It is well established that the United States, as a sovereign, may not be sued without
its specific consent. United States v. Sherwood, 312 U.S. 584, 586 (1941); Lundstrum v.
6
Lyng, 954 F.2d 1142, 1145 (6th Cir. 1991); Garrett v. United States, 640 F.2d 24, 26 (6th
Cir. 1981). Plaintiffs allege jurisdiction over the United States pursuant to the FTCA. The
FTCA provides a limited waiver of sovereign immunity, that is, a waiver that only applies
to certain tort claims for:
injury or loss of property, or personal injury or death caused by the negligent
or wrongful act or omission of any employee of the Government while acting
within the scope of his office or employment, under circumstances where the
United States, if a private person, would be liable to the claimant in
accordance with the law of the place where the act or omission occurred.
28 U.S.C. § 1346(b)(1). This limited waiver of the government's sovereign immunity is
further narrowed by certain enumerated exceptions. See 28 U.S.C. 2680. Among these is
the discretionary function exception, which excludes from the waiver of sovereign
immunity the following:
[a]ny claim . . . based upon the exercise or performance or the failure to
exercise or perform a discretionary function or duty on the part of a federal
agency or an employee of the Government, whether or not the discretion
involved be abused.
28 U.S.C. § 2680(a). “The exception covers only acts that are discretionary in nature, acts
that ‘involv[e] an element or judgment or choice.’” United States v. Gaubert, 499 U.S.
315, 322 (1991) (quoting Berkovitz v. United States, 486 U.S. 531, 536 (1988)). The
purpose of this exception is “to prevent judicial ‘second-guessing’ of legislative and
administrative decisions.” Myers v. United States, 17 F.3d 890, 894 (6th Cir. 1994)
(quoting United States v. S.A. Empresa de Viacao Aerea Rio Grandense (Varig Airlines),
467 U.S. 797, 814 (1984)). The existence of negligence is irrelevant when determining
whether the discretionary function exception applies. Rosebush v. United States, 119 F.3d
7
438, 442 (6th Cir. 1997). If the discretionary function exception applies, and there is no
other waiver of the government's sovereign immunity, then the court lacks subject matter
jurisdiction over Plaintiffs’ FTCA claims. Sharp ex rel. Estate of Sharp v. United States,
401 F.3d 440, 443 (6th Cir. 2005).
The Supreme Court has established a two-prong test for evaluating whether the
discretionary function exception to the waiver of sovereign immunity in the FTCA applies.

(Dataset entries)
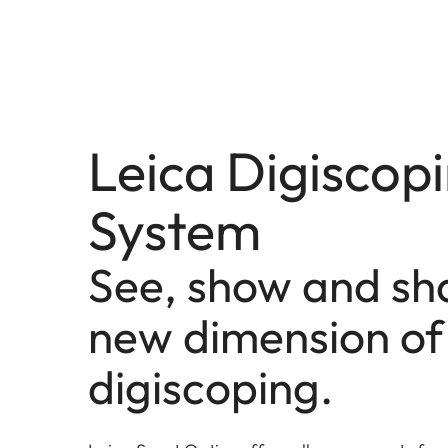
Leica Digiscop
System
See, show and sh
new dimension of
digiscoping.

Task to carry out:
What purpose of the discretionary function exception does the text on sovereign immunity state? The dataset entries have no connection to the text on sovereign immunity.

Task result:
Its purpose is to prevent judicial "second-guessing" of legislative and administrative decisions.